In my opinion, using a database in this way is like hitting a nail with a rock. You can do it with a stone, but shouldn't you use a more precise hammer specifically designed for this activity?
This problem can be solved by performing a small number of queries on part of the data and processing it into a table layout. Even if you have 600GB of product data, if you need to get data for each row from this table, you can process it in batches.
Furthermore, if you want to improve query performance, you can select certain operations, such as reporting or global text search, and prepare index tables to store the required data and regenerate them periodically, such as every 30 minutes.
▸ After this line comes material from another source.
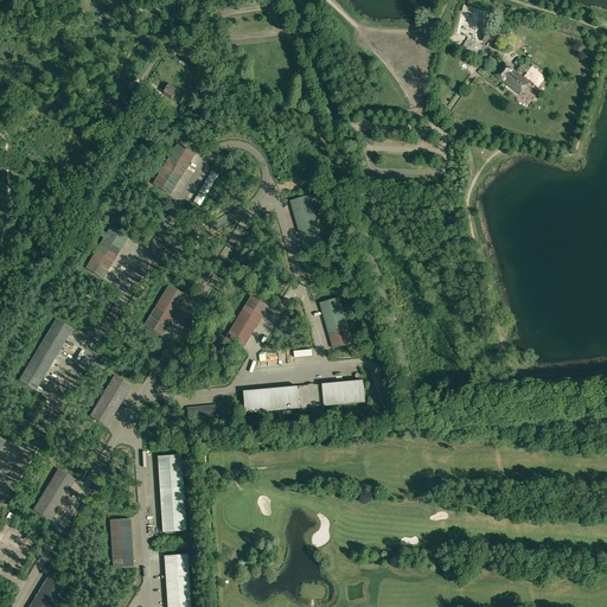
[(483,34),(479,34),(479,39),(483,39),(483,43),(496,42),(496,31),(483,31),(483,34)]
You don't even need to worry about the cost of additional data storage, as it's getting cheaper every day.
If you are still worried about the performance of the operations performed by the application, you can always use Erlang, C, Go language to preprocess the data and then further process the optimized data in the main application.
P粉5049209922023-08-23 09:38:42
You have at least the following five options for modeling the type hierarchy you describe:
Single table inheritance: Use one table for all product types, with enough columns to store all attributes of all types. This means there are many columns on each row, most of which are NULL on any given row.
Class table inheritance: Use a table for products to store common attributes of all product types. Then, use a table for each product type to store the attributes specific to that product type.
Specific table inheritance: There is no table for common product attributes. Instead, use one table for each product type to store common product attributes and product-specific attributes.
Serialized LOB: Use one table for products to store common attributes for all product types. An additional column stores a BLOB of semi-structured data, which can be XML, YAML, JSON, or other formats. This BLOB allows you to store attributes specific to each product type. You can use complex design patterns to describe this process, such as Facade and Memento. But anyway, you have a property BLOB that can't be easily queried in SQL, you have to get the entire BLOB back to the application and sort it there.
Entity-Attribute-Value: Use a table for the products, and a table that rotates the attributes into rows instead of columns. EAV is not an efficient design in relational paradigm, but many people still use it. This is the "property pattern" mentioned in another answer. Check out other questions with the eav tag on StackOverflow to learn about some of the gotchas.
I wrote more about this in a demo called Extensible Data Modeling.
Other thoughts on EAV: While many people seem to like EAV, I don't. It seems to be the most flexible solution and therefore the best. However, please remember this adage TANSTAAFL. Here are some of the disadvantages of EAV:
NOT NULL
). JOIN
is required for each attribute. The flexibility provided by EAV requires sacrifices in other areas, potentially making your code as complex (or worse) than if you solved the original problem in a more traditional way.
And, in most cases, having that level of flexibility isn't necessary. In your question about product types, it would be simpler to create a table for each product type to store the product-specific attributes, so that at least some consistent structure can be enforced for entries of the same product type.
I would use EAV only if each row is allowed to have a different set of properties. EAV is overkill when you have a limited set of product types. Class table inheritance would be my first choice.
2019 Update: The more I see people using JSON as a solution to the "many custom properties" problem, the less I like this solution. Even with special JSON functions to support them, the query becomes too complex. Storing JSON documents requires more storage space than storing them in regular rows and columns.
Basically, in a relational database, none of these solutions are easy or efficient. The whole concept of having "mutable properties" is fundamentally inconsistent with relational theory.
At the end of the day, you have to choose one of these solutions based on how you query the data, which is based on the least worst solution for your application. Therefore, before choosing a database design, you need to know how to query the data. No one solution is "best," as any one solution may be the best choice for an application.